The memory of one of Eulo’s most colourful residents is preserved in the Eulo Queen Hotel.
Story and photos Martin Aldist
Publican Jeffrey ‘Jacko’ Jackson grins when he describes the woman after whom the Eulo Queen Hotel, in Eulo, Qld, is named. “She must have been a looker,” Jacko says. “She was 53 years old, but she put 35 on her marriage licence.”
Jacko is talking about Isabel Robinson-Gray, who arrived in Eulo, on the banks of the Paroo River west of Cunnamulla, in the late 1880s. With her second husband, Richard Robinson, she became a hotel keeper at the Royal Mail Hotel in 1889. At that time, Eulo was an important Cobb & Co staging post for coaches travelling between Cunnamulla and Thargomindah, and was at the junction of the route to Hungerford. “Importantly for Isabel,” Jacko says, “Eulo was also close to three major opal-mining fields.”

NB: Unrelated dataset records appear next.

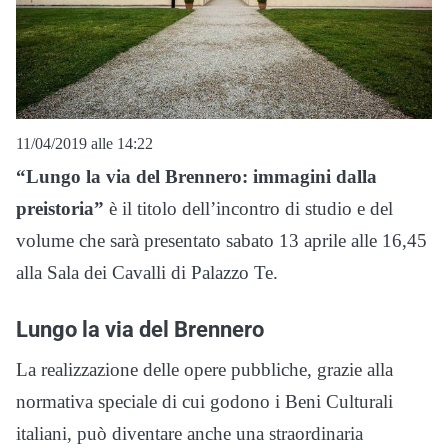
11/04/2019 alle 14:22
“Lungo la via del Brennero: immagini dalla
preistoria”
è il titolo dell’incontro di studio e del
volume che sarà presentato sabato 13 aprile alle 16,45
alla Sala dei Cavalli di Palazzo Te.
Lungo la via del Brennero
La realizzazione delle opere pubb
l
i
ch
e, grazie alla
normativa speciale di cui
godono i Beni Culturali
italiani, può diventare anche una straordinaria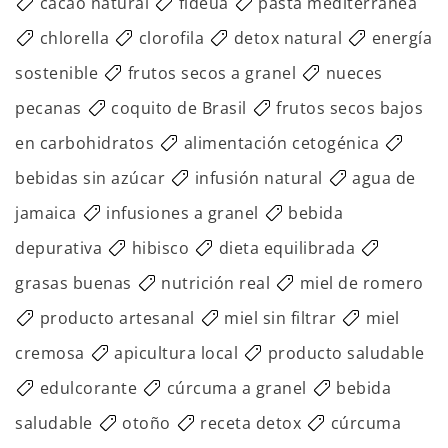
cacao natural
fideua
pasta mediterránea
chlorella
clorofila
detox natural
energía
sostenible
frutos secos a granel
nueces
pecanas
coquito de Brasil
frutos secos bajos
en carbohidratos
alimentación cetogénica
bebidas sin azúcar
infusión natural
agua de
jamaica
infusiones a granel
bebida
depurativa
hibisco
dieta equilibrada
grasas buenas
nutrición real
miel de romero
producto artesanal
miel sin filtrar
miel
cremosa
apicultura local
producto saludable
edulcorante
cúrcuma a granel
bebida
saludable
otoño
receta detox
cúrcuma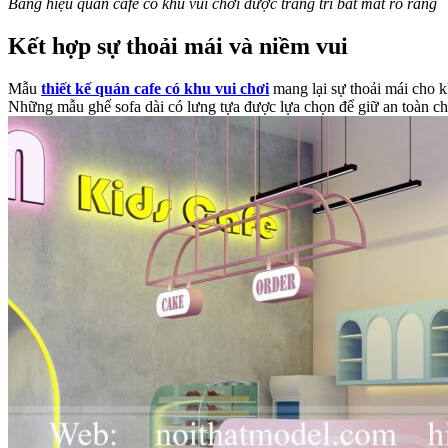
Bảng hiệu quán cafe có khu vui chơi được trang trí bắt mắt rõ ràng
Kết hợp sự thoải mái và niềm vui
Mẫu
thiết kế quán cafe có khu vui chơi
mang lại sự thoải mái cho k
Những mẫu ghế sofa dài có lưng tựa được lựa chọn để giữ an toàn cho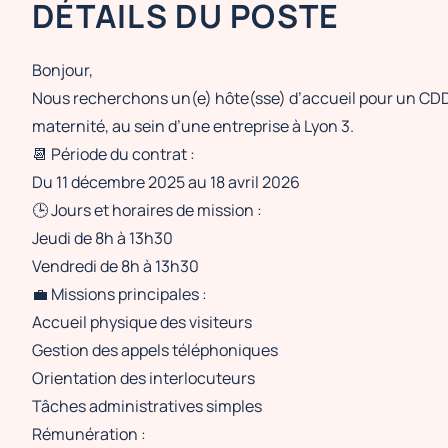
DÉTAILS DU POSTE
Bonjour,
Nous recherchons un(e) hôte(sse) d’accueil pour un CD
maternité, au sein d’une entreprise à Lyon 3.
📆 Période du contrat :
Du 11 décembre 2025 au 18 avril 2026
🕒 Jours et horaires de mission :
Jeudi de 8h à 13h30
Vendredi de 8h à 13h30
💼 Missions principales :
Accueil physique des visiteurs
Gestion des appels téléphoniques
Orientation des interlocuteurs
Tâches administratives simples
Rémunération :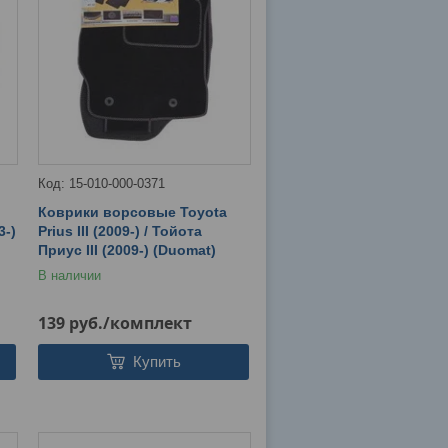
15-010-000-0371
Коврики ворсовые Toyota
3-)
Prius III (2009-) / Тойота
Приус III (2009-) (Duomat)
В наличии
139
руб.
/комплект
Купить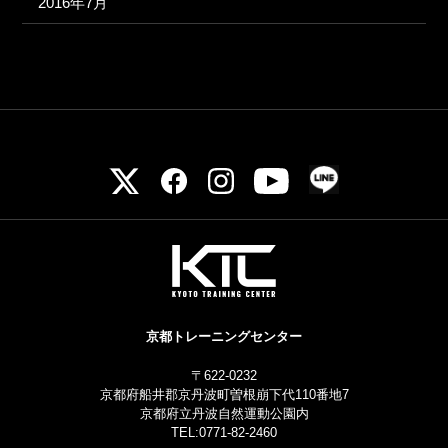
2016年7月
京都トレーニングセンター
〒622-0232
京都府船井郡京丹波町曽根崩下代110番地7
京都府立丹波自然運動公園内
TEL:0771-82-2460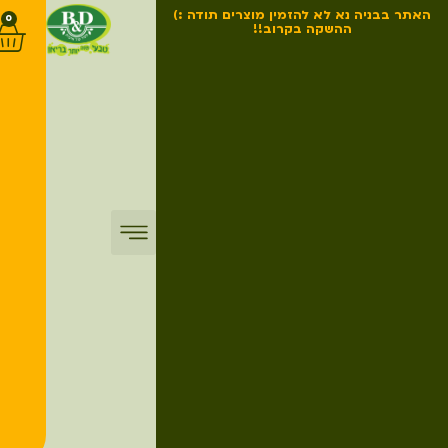
האתר בבניה נא לא להזמין מוצרים תודה :)
0
ההשקה בקרוב!!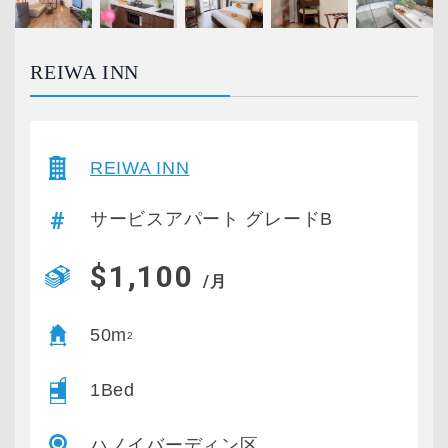
REIWA INN
REIWA INN
サービスアパート グレードB
$1,100
/月
50m
2
1Bed
ハノイバーディン区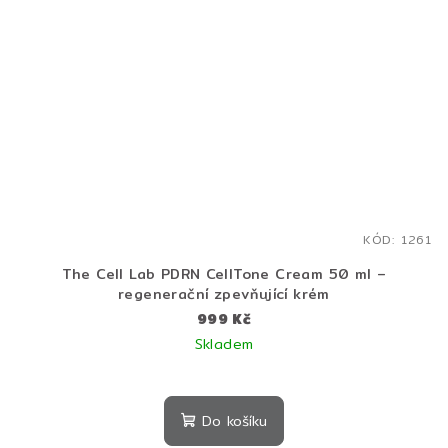
KÓD:
1261
The Cell Lab PDRN CellTone Cream 50 ml –
regenerační zpevňující krém
999 Kč
Skladem
Do košíku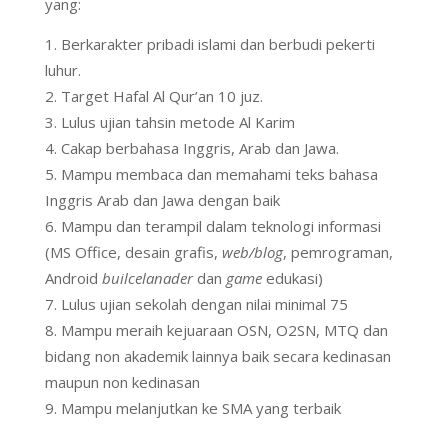
yang:
Berkarakter pribadi islami dan berbudi pekerti
luhur.
Target Hafal Al Qur’an 10 juz.
Lulus ujian tahsin metode Al Karim
Cakap berbahasa Inggris, Arab dan Jawa.
Mampu membaca dan memahami teks bahasa
Inggris Arab dan Jawa dengan baik
Mampu dan terampil dalam teknologi informasi
(MS Office, desain grafis,
web/blog
, pemrograman,
Android
builcelanader
dan
game
edukasi)
Lulus ujian sekolah dengan nilai minimal 75
Mampu meraih kejuaraan OSN, O2SN, MTQ dan
bidang non akademik lainnya baik secara kedinasan
maupun non kedinasan
Mampu melanjutkan ke SMA yang terbaik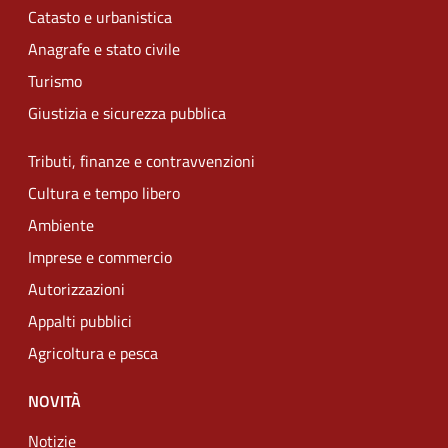
Catasto e urbanistica
Anagrafe e stato civile
Turismo
Giustizia e sicurezza pubblica
Tributi, finanze e contravvenzioni
Cultura e tempo libero
Ambiente
Imprese e commercio
Autorizzazioni
Appalti pubblici
Agricoltura e pesca
NOVITÀ
Notizie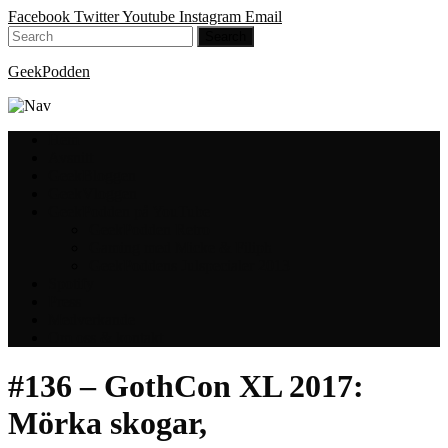
Facebook
Twitter
Youtube
Instagram
Email
GeekPodden
Hem
Avsnitt
GeekBloggen
GeekVloggen
GeekPodden på YouTube
GeekPodden Retro
Gaming med Micke & Filiph
GeekPoddens Julspecialer 2013
Spotify
Press
Medverkande
Om oss & kontakt
#136 – GothCon XL 2017:
Mörka skogar,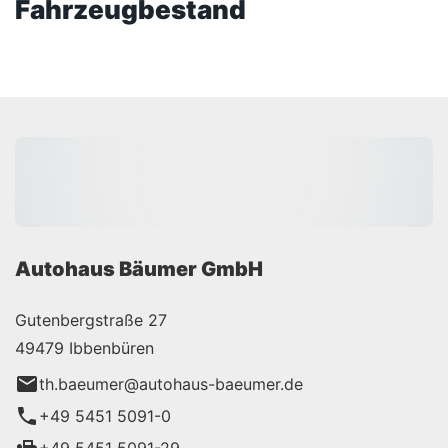
Fahrzeugbestand
Autohaus Bäumer GmbH
Gutenbergstraße 27
49479 Ibbenbüren
th.baeumer@autohaus-baeumer.de
+49 5451 5091-0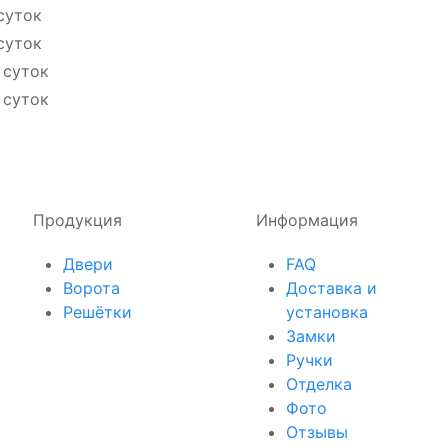
суток
суток
 суток
 суток
Продукция
Информация
Двери
FAQ
Ворота
Доставка и
Решётки
установка
Замки
Ручки
Отделка
Фото
Отзывы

One can only assume that business boomed. The Robinsons subsequently acquired the other two hotels in Eulo, along with a store and a butcher’s shop, thus controlling most of the town’s economy. Isabel was a canny business woman who developed a passion for opals, often accepting them as payment. She is said to have amounted a vast collection of opals, opal-clad jewellery and other garments worth over £4000.
Isabel employed a number of young women to provide intimate entertainment for the passing opal miners, graziers and other travellers. Her reputedly voluptuous physical assets, combined with an outgoing personality and a broad-minded husband, allowed Isabel to also operate as a successful escort. She became known as ‘The Eulo Queen’.